Artık hiçbir şeye şaşırmıyoruz

Dijital dünya ile birlikte duygusuzluk çağı başladı diyebiliriz. Her şey normalleşti; ekranımıza sıkça düşen görüntülerle savaşlar, ölümler, felaketler, katliamlar sıradanmış gibi hissediyoruz. Toplumun duygu eşiği değişti. Çok fazla olumsuz habere maruz kalmamız, duyarsızlaşmamıza sebep oldu. Bu alışma süreci, yaşadığımız olayları normalmiş gibi algılamamıza yol açtı.

Travmatik ya da sıra dışı bir olay, zamanla rutin bir haber gibi gündemimize yansıyor. Sosyal medya üzerinden bize yansıyan bilgi akışı, bir tür uyarılmışlık tükenmesi ve duygusal tepkilerin yorulmasına sebep oluyor. İnsan beynimiz tekil vakalara karşı daha fazla duygusal tepki verirken, çoklu mağduriyetler karşısında tepkilerimiz azalıyor.

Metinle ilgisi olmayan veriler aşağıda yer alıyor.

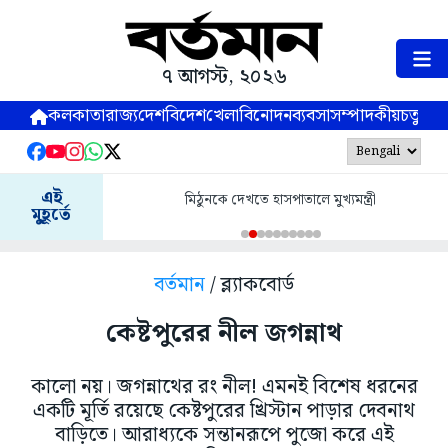
৭ আগস্ট, ২০২৬
কলকাতা
রাজ্য
দেশ
বিদেশ
খেলা
বিনোদন
ব্যবসা
সম্পাদকীয়
চতুষ্পর্ণ
এই
মিঠুনকে দেখতে হাসপাতালে মুখ্যমন্ত্রী
মুহূর্তে
বর্তমান
/ ব্ল্যাকবোর্ড
কেষ্টপুরের নীল জগন্নাথ
কালো নয়। জগন্নাথের রং নীল! এমনই বিশেষ ধরনের
একটি মূর্তি রয়েছে কেষ্টপুরের খ্রিস্টান পাড়ার দেবনাথ
বাড়িতে। আরাধ্যকে সন্তানরূপে পুজো করে এই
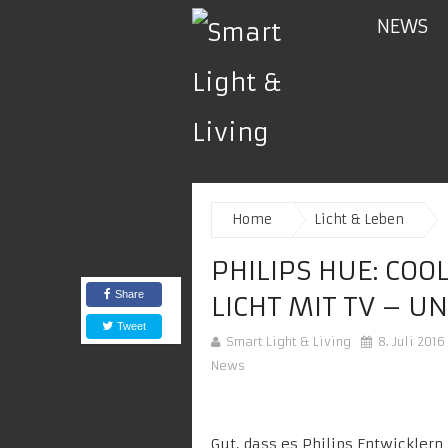
NEWS
Home
Licht & Leben
PHILIPS HUE: COO
Share
LICHT MIT TV – U
Tweet
Smart Light & Living
8. Juli 2016
News
Gut, dass es Philips Entwickler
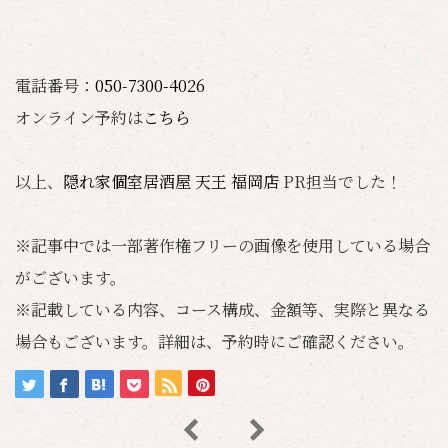
電話番号：
050-7300-4026
オンライン予約は
こちら
以上、
隠れ家個室居酒屋 天王 福岡店
PR担当でした！
※記事中では一部著作権フリーの画像を使用している場合
がございます。
※記載している内容、コース構成、金額等、実際と異なる
場合もございます。詳細は、予約時にご確認ください。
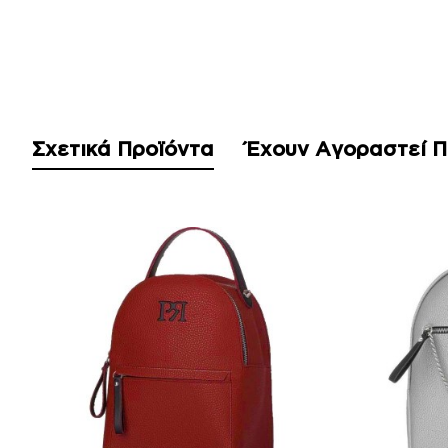
Σχετικά Προϊόντα
Έχουν Αγοραστεί 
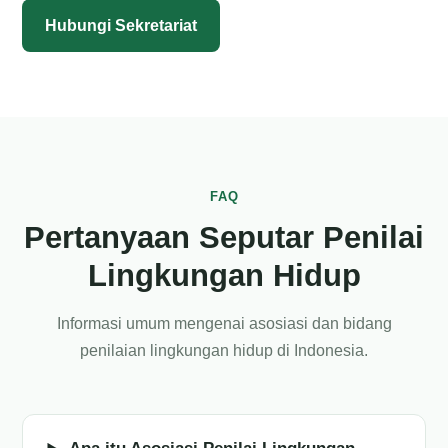
Hubungi Sekretariat
FAQ
Pertanyaan Seputar Penilai
Lingkungan Hidup
Informasi umum mengenai asosiasi dan bidang
penilaian lingkungan hidup di Indonesia.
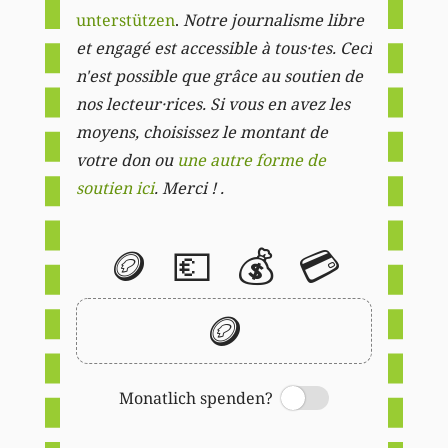
unterstützen
.
Notre journalisme libre
et engagé est accessible à tous·tes. Ceci
n'est possible que grâce au soutien de
nos lecteur·rices. Si vous en avez les
moyens, choisissez le montant de
votre don ou
une autre forme de
soutien ici
. Merci ! .
🪙
💶
💰
💳
🪙
Monatlich spenden?
Switch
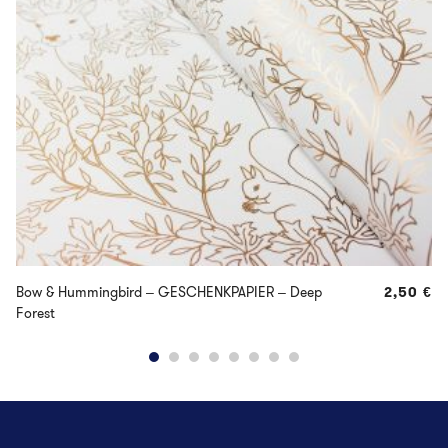
Bow & Hummingbird – GESCHENKPAPIER – Deep
2,50
€
Forest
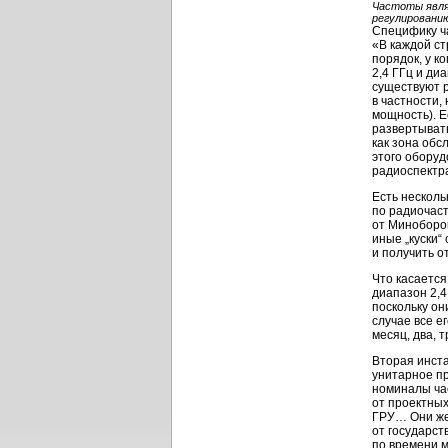
Частоты явля
регулировани
Специфику ч
«В каждой ст
порядок, у к
2,4 ГГц и ди
существуют 
в частности
мощность). Е
развертывать
как зона обс
этого оборуд
радиоспектр
Есть несколь
по радиочаст
от Миноборон
иные „куски“
и получить от
Что касается
диапазон 2,4
поскольку он
случае все е
месяц, два, 
Вторая инста
унитарное пр
номиналы час
от проектны
ГРУ… Они же
от государст
по времени м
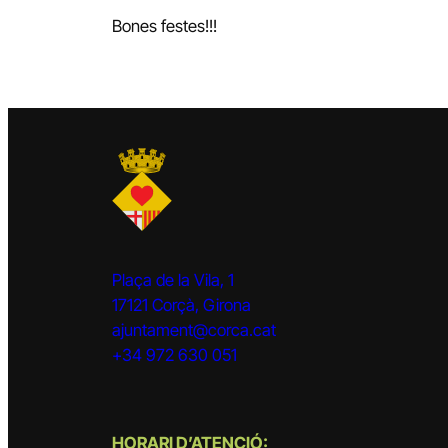
Bones festes!!!
Plaça de la Vila, 1
17121 Corçà, Girona
ajuntament@corca.cat
+34 972 630 051
HORARI D’ATENCIÓ:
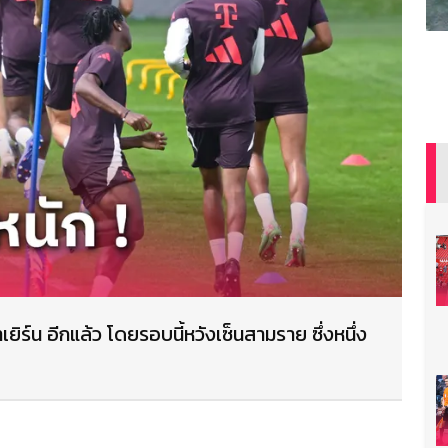
าเยิร์น อีกแล้ว โดยรอบนี้หวังเซ็นสามราย ซึ่งหนึ่ง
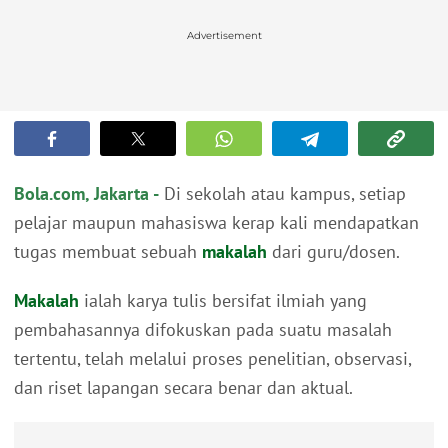
Advertisement
Bola.com, Jakarta -
Di sekolah atau kampus, setiap
pelajar maupun mahasiswa kerap kali mendapatkan
tugas membuat sebuah
makalah
dari guru/dosen.
Makalah
ialah karya tulis bersifat ilmiah yang
pembahasannya difokuskan pada suatu masalah
tertentu, telah melalui proses penelitian, observasi,
dan riset lapangan secara benar dan aktual.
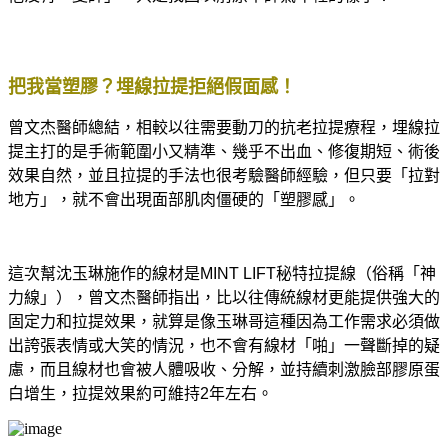
把我當塑膠？埋線拉提拒絕假面感！
曾文杰醫師總結，相較以往需要動刀的抗老拉提療程，埋線拉
提主打的是手術範圍小又精準、幾乎不出血、修復期短、術後
效果自然，並且拉提的手法也很考驗醫師經驗，但只要「拉對
地方」，就不會出現面部肌肉僵硬的「塑膠感」。
這次幫沈玉琳施作的線材是MINT LIFT秘特拉提線（俗稱「神
力線」），曾文杰醫師指出，比以往傳統線材更能提供強大的
固定力和拉提效果，就算是像玉琳哥這種因為工作需求必須做
出誇張表情或大笑的情況，也不會有線材「啪」一聲斷掉的疑
慮，而且線材也會被人體吸收、分解，並持續刺激臉部膠原蛋
白增生，拉提效果約可維持2年左右。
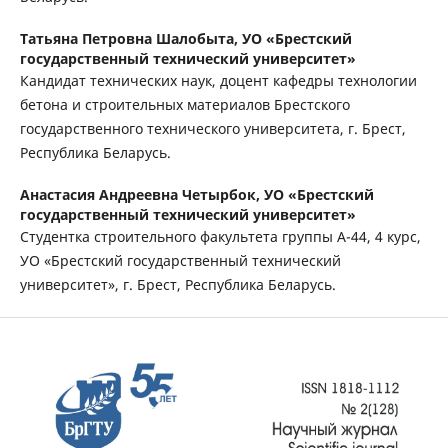
Татьяна Петровна Шалобыта,
УО «Брестский
государственный технический университет»
Кандидат технических наук, доцент кафедры технологии
бетона и строительных материалов Брестского
государственного технического университета, г. Брест,
Республика Беларусь.
Анастасия Андреевна Четырбок,
УО «Брестский
государственный технический университет»
Студентка строительного факультета группы А-44, 4 курс,
УО «Брестский государственный технический
университет», г. Брест, Республика Беларусь.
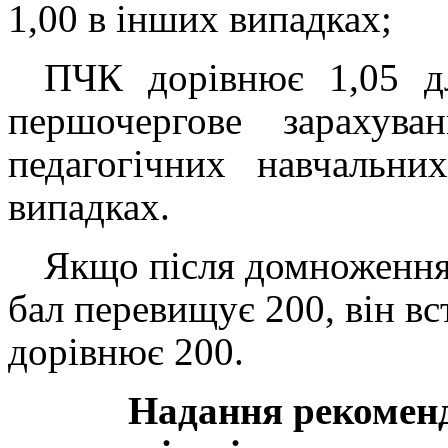
1,00 в інших випадках;
ПЧК дорівнює 1,05 дл
першочергове зараху
педагогічних навчальни
випадках.
Якщо після домноження
бал перевищує 200, він в
дорівнює 200.
Надання рекоменд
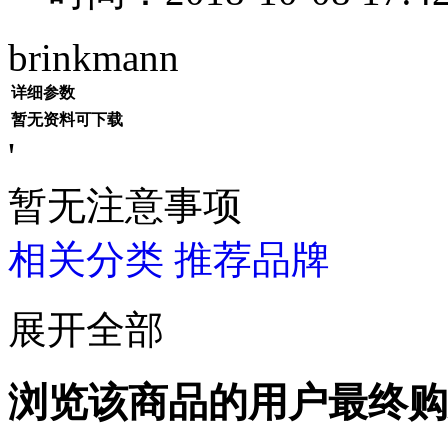
brinkmann
详细参数
暂无资料可下载
'
暂无注意事项
相关分类
推荐品牌
展开全部
浏览该商品的用户最终购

Medya dilinde şiddet ve felaket haberlerinin sıklaşmasıyla birlikte, alışkanlıklar bu tükenmişliği derinleştiriyor. Ayrıca sosyal medyada haber olma hızının artması, şok unsurunun çabuk tüketilmesine ve yeni şokların ardı ardına gelmesine neden oluyor. Bu da duygusal yorgunluğu tetikliyor.